To say that we're in a bit of a comic-book renaissance on television would be an understatement. With "Iron Fist" on the horizon at Netflix and "Legion" coming to FX, it's safe to say the television superhero concept won't be getting old anytime soon. And the perfect example of this is CW's current superhero lineup.
First came "Arrow," which made Stephen Amell an instant star. And when "The Flash" premiered, the fandom for these DC characters catapulted the network into a whole new realm of existence. Now with "Legends of Tomorrow" and "Supergirl," The CW has cemented itself as the go-to superhero network -- bringing comic-book crime fighting to the small-screen four nights a week.
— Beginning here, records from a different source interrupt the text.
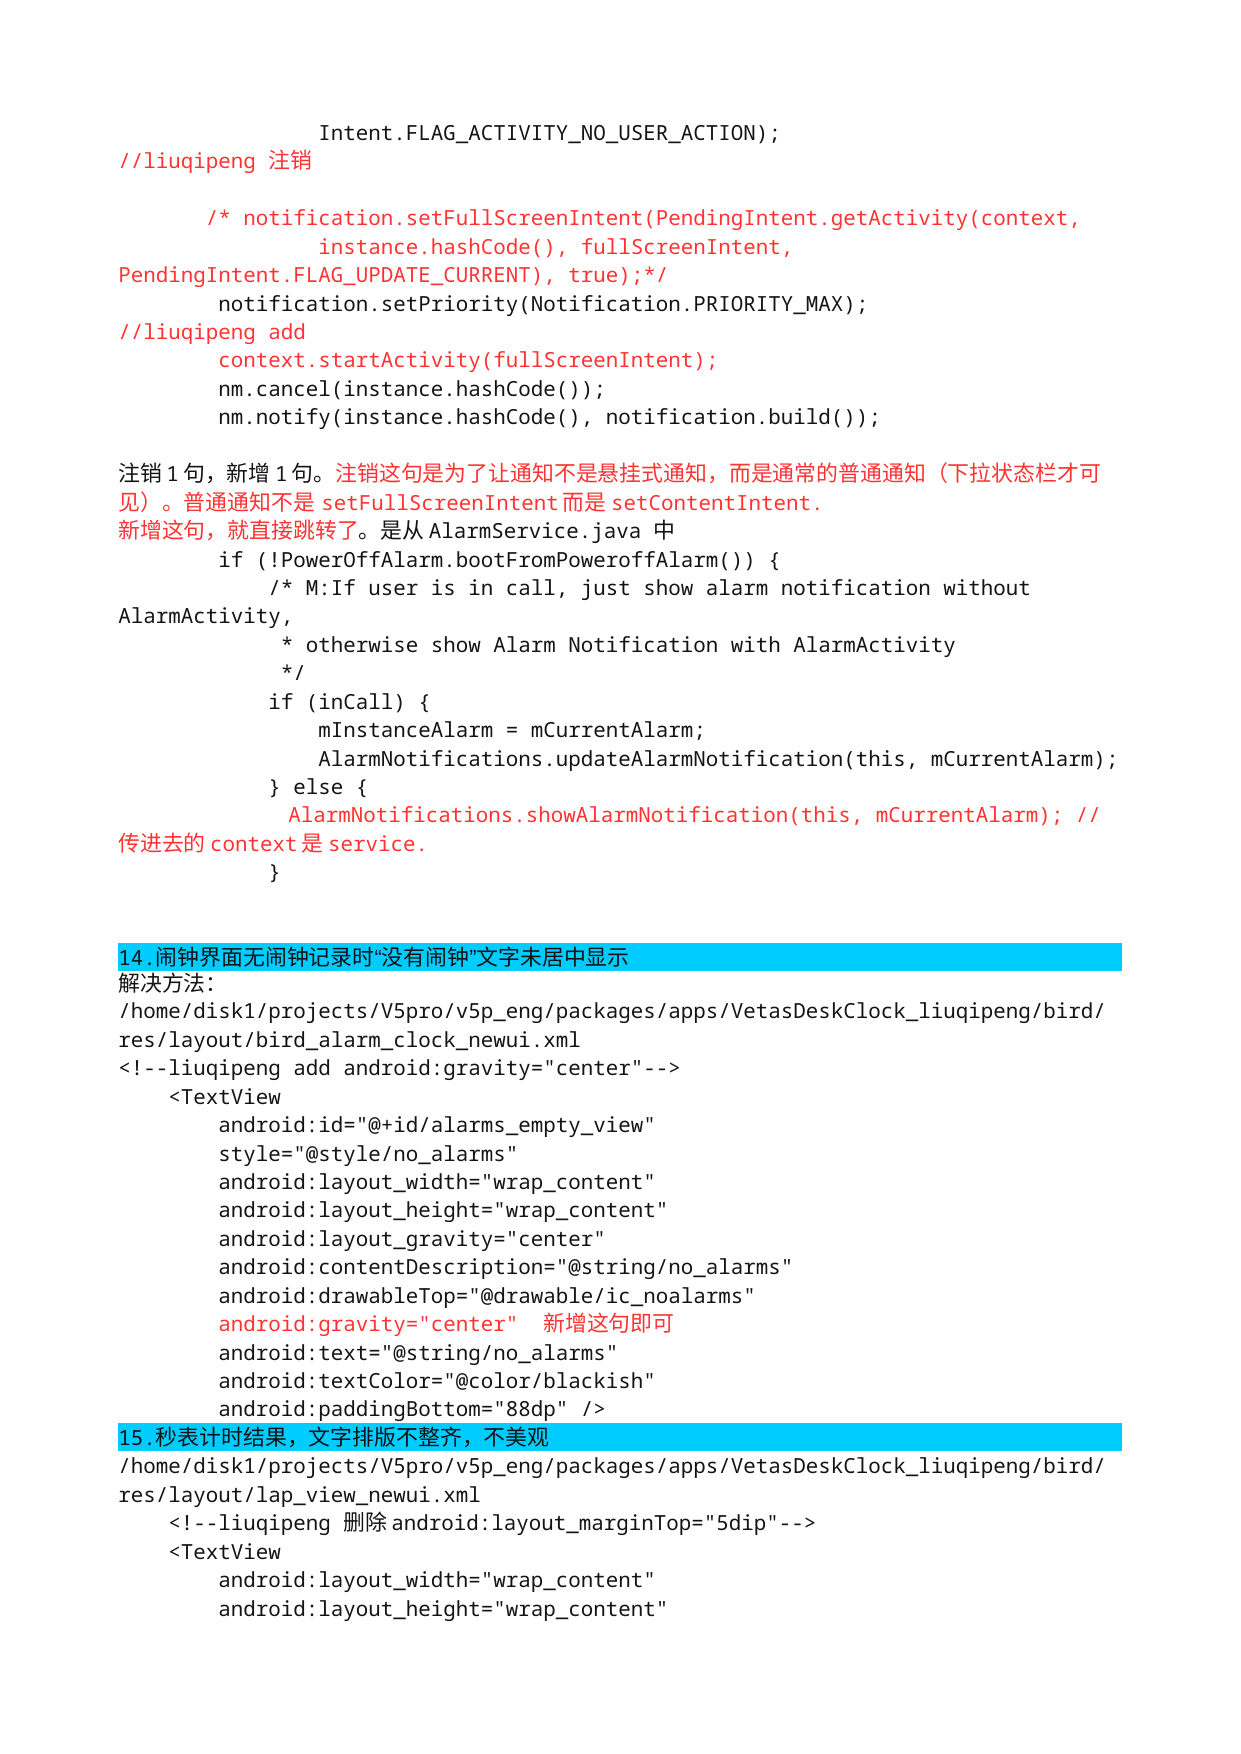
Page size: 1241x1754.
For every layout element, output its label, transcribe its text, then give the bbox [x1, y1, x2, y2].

text mInstanceAlarm = mCurrentAlarm; [118, 715, 1122, 744]
text //liuqipeng add [118, 317, 1122, 346]
text 解决方法： [118, 971, 1122, 996]
text android:textColor="@color/blackish" [118, 1366, 1122, 1394]
text android:layout_height="wrap_content" [118, 1196, 1122, 1224]
text android:contentDescription="@string/no_alarms" [118, 1252, 1122, 1281]
text style="@style/no_alarms" [118, 1139, 1122, 1167]
text 15.秒表计时结果，文字排版不整齐，不美观 [118, 1423, 1122, 1451]
text context.startActivity(fullScreenIntent); [118, 346, 1122, 374]
text <TextView [118, 1537, 1122, 1565]
text 新增这句，就直接跳转了。是从AlarmService.java 中 [118, 516, 1122, 545]
text if (inCall) { [118, 687, 1122, 715]
text } else { [118, 772, 1122, 801]
text 14.闹钟界面无闹钟记录时“没有闹钟”文字未居中显示 [118, 943, 1122, 971]
text <!--liuqipeng 删除android:layout_marginTop="5dip"--> [118, 1508, 1122, 1537]
text AlarmNotifications.showAlarmNotification(this, mCurrentAlarm); //传进去的context是service. [118, 801, 1122, 857]
text AlarmNotifications.updateAlarmNotification(this, mCurrentAlarm); [118, 744, 1122, 772]
text /* notification.setFullScreenIntent(PendingIntent.getActivity(context, [118, 203, 1122, 232]
text 注销1句，新增1句。注销这句是为了让通知不是悬挂式通知，而是通常的普通通知（下拉状态栏才可见）。普通通知不是 setFullScreenIntent而是setContentIntent. [118, 459, 1122, 516]
text android:layout_height="wrap_content" [118, 1594, 1122, 1622]
text if (!PowerOffAlarm.bootFromPoweroffAlarm()) { [118, 545, 1122, 573]
text android:layout_width="wrap_content" [118, 1565, 1122, 1594]
text */ [118, 658, 1122, 687]
text android:layout_gravity="center" [118, 1224, 1122, 1252]
text nm.notify(instance.hashCode(), notification.build()); [118, 402, 1122, 431]
text /* M:If user is in call, just show alarm notification without AlarmActivity, [118, 573, 1122, 630]
text android:drawableTop="@drawable/ic_noalarms" [118, 1281, 1122, 1309]
text * otherwise show Alarm Notification with AlarmActivity [118, 630, 1122, 658]
text <!--liuqipeng add android:gravity="center"--> [118, 1053, 1122, 1082]
text android:gravity="center" 新增这句即可 [118, 1309, 1122, 1338]
text android:paddingBottom="88dp" /> [118, 1394, 1122, 1423]
text /home/disk1/projects/V5pro/v5p_eng/packages/apps/VetasDeskClock_liuqipeng/bird/res/layout/bird_alarm_clock_newui.xml [118, 996, 1122, 1053]
text } [118, 857, 1122, 886]
text instance.hashCode(), fullScreenIntent, PendingIntent.FLAG_UPDATE_CURRENT), true);*/ [118, 232, 1122, 289]
text //liuqipeng 注销 [118, 147, 1122, 175]
text notification.setPriority(Notification.PRIORITY_MAX); [118, 289, 1122, 317]
text /home/disk1/projects/V5pro/v5p_eng/packages/apps/VetasDeskClock_liuqipeng/bird/res/layout/lap_view_newui.xml [118, 1451, 1122, 1508]
text Intent.FLAG_ACTIVITY_NO_USER_ACTION); [118, 118, 1122, 147]
text android:text="@string/no_alarms" [118, 1338, 1122, 1366]
text nm.cancel(instance.hashCode()); [118, 374, 1122, 402]
text android:id="@+id/alarms_empty_view" [118, 1110, 1122, 1139]
text android:layout_width="wrap_content" [118, 1167, 1122, 1196]
text <TextView [118, 1082, 1122, 1110]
But how did we get here? Let's take a look back at this (super duper) TV timeline. After all, without these classics, it's possible Barry Allen may have never zoomed across our television screens at all.
'Adventures of Superman'
This right here is the show that started it all. In 1952, George Reeves became a household name as everyone's favorite alien from Krypton. The series lasted six seasons -- the final four were filmed in color -- and and was brought to audiences everywhere by Kellogg's. Because without a bowl full of corn flakes, kids everywhere wouldn't be able to reach their full, heroic, potential. Or something.
On January 12, 1966, the "Batman" TV series began airing and nothing would ever be the same again. The show -- which starred Adam West and Burt Ward as the dynamic duo -- helped to change the face of superhero television as it brought to life the colorful tone of the DC property. The show was so popular that two new episodes aired each week. That's 120 episodes total, in just three whole seasons.
Groundbreaking is one way to describe the "Wonder Woman" TV series. The first superhero show to feature a female protagonist, Lynda Carter's take on Diana Prince gave a whole new group of boys and girls a set of ideals to look up to in the late '70s.
The show premiered to ABC to great numbers, but being a period piece, the network was concerned about budgetary costs -- and the fact that Nazis would be the majority of Wonder Woman's villains -- and canceled it after Season 1. Warner Bros. stepped in and updated the show to take place during present day, which lowered the production costs, and CBS continued the show for two more seasons.
'The Incredible Hulk'
Continuing the trend of late '70s superhero TV was "The Incredible Hulk." Two television movies started the story in 1977 before the series premiered. Bill Bixby gave new life to Marvel's big green guy -- here he's known as David Bruce Banner -- and added a scientific flare to the genre.
The show lasted an impressive five seasons. After ending in 1982, Lou Ferrigno returned as The Hulk in the 1988 TV movie, "The Incredible Hulk Returns" and 1989's "The Trial of the Incredible Hulk." Fun fact: Stan Lee made his first cameo in this odd film, which found the Hulk teaming up with Daredevil in a rather bizarre fashion.